Task brief:
In the material below, put the stretch from the line containing "##**Why Ten Goals?**" through the line containing "###Changing Goal Models" into a Markdown table with the columns Row and Line. Number each line in order, and leave out blank lines.

───

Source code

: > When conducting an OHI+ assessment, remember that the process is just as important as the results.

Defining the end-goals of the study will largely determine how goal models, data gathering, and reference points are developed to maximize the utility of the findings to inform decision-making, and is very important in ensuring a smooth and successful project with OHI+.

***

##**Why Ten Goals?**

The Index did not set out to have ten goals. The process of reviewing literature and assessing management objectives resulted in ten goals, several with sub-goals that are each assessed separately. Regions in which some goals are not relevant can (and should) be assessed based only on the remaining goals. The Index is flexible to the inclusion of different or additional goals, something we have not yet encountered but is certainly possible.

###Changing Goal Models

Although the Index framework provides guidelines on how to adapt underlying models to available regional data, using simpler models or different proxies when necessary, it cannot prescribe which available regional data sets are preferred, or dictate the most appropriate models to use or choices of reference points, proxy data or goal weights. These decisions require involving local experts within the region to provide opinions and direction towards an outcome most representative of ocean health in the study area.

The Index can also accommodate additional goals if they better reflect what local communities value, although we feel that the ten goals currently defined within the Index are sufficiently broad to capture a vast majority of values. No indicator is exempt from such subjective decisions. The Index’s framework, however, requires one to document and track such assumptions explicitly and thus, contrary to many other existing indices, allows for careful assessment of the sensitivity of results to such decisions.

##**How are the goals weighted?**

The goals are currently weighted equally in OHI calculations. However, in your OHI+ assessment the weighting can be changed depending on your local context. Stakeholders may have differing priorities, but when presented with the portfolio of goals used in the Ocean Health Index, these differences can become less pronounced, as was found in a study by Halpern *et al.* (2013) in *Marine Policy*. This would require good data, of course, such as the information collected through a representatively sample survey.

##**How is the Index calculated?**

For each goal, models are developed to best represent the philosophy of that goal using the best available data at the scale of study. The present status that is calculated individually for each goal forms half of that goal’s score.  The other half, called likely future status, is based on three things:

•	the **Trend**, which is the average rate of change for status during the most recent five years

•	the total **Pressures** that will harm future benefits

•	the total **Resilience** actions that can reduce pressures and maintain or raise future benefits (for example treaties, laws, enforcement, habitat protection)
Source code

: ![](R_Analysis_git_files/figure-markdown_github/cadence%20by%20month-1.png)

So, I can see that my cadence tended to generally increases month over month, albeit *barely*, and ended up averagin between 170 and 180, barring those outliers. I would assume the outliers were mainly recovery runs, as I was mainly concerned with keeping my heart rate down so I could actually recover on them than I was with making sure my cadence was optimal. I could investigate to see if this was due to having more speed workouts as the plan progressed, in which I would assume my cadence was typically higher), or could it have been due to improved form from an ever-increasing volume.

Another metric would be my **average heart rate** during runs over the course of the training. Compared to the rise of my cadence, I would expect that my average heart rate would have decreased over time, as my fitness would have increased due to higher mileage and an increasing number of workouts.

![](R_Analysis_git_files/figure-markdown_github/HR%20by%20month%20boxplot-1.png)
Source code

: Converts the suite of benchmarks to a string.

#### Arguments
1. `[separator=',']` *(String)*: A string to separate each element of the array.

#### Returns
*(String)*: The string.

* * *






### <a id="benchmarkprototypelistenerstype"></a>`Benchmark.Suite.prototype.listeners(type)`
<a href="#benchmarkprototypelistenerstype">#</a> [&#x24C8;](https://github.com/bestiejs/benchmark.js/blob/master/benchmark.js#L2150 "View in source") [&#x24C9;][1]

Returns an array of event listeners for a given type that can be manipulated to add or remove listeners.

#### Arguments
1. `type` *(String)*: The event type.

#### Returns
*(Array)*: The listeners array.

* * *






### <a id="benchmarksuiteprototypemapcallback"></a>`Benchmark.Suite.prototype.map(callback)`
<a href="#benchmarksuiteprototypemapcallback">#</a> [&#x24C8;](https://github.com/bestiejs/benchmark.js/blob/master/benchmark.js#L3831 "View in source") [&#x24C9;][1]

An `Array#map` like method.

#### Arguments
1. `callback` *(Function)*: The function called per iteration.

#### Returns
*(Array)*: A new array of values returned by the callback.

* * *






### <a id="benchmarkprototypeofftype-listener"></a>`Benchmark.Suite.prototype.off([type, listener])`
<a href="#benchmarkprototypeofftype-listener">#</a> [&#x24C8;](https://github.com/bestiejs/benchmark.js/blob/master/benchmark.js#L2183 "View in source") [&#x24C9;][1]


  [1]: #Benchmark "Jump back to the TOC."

───

Result of this exercise:
| Row | Line |
|---|---|
| 1 | ##**Why Ten Goals?** |
| 2 | The Index did not set out to have ten goals. The process of reviewing literature and assessing management objectives resulted in ten goals, several with sub-goals that are each assessed separately. Regions in which some goals are not relevant can (and should) be assessed based only on the remaining goals. The Index is flexible to the inclusion of different or additional goals, something we have not yet encountered but is certainly possible. |
| 3 | ###Changing Goal Models |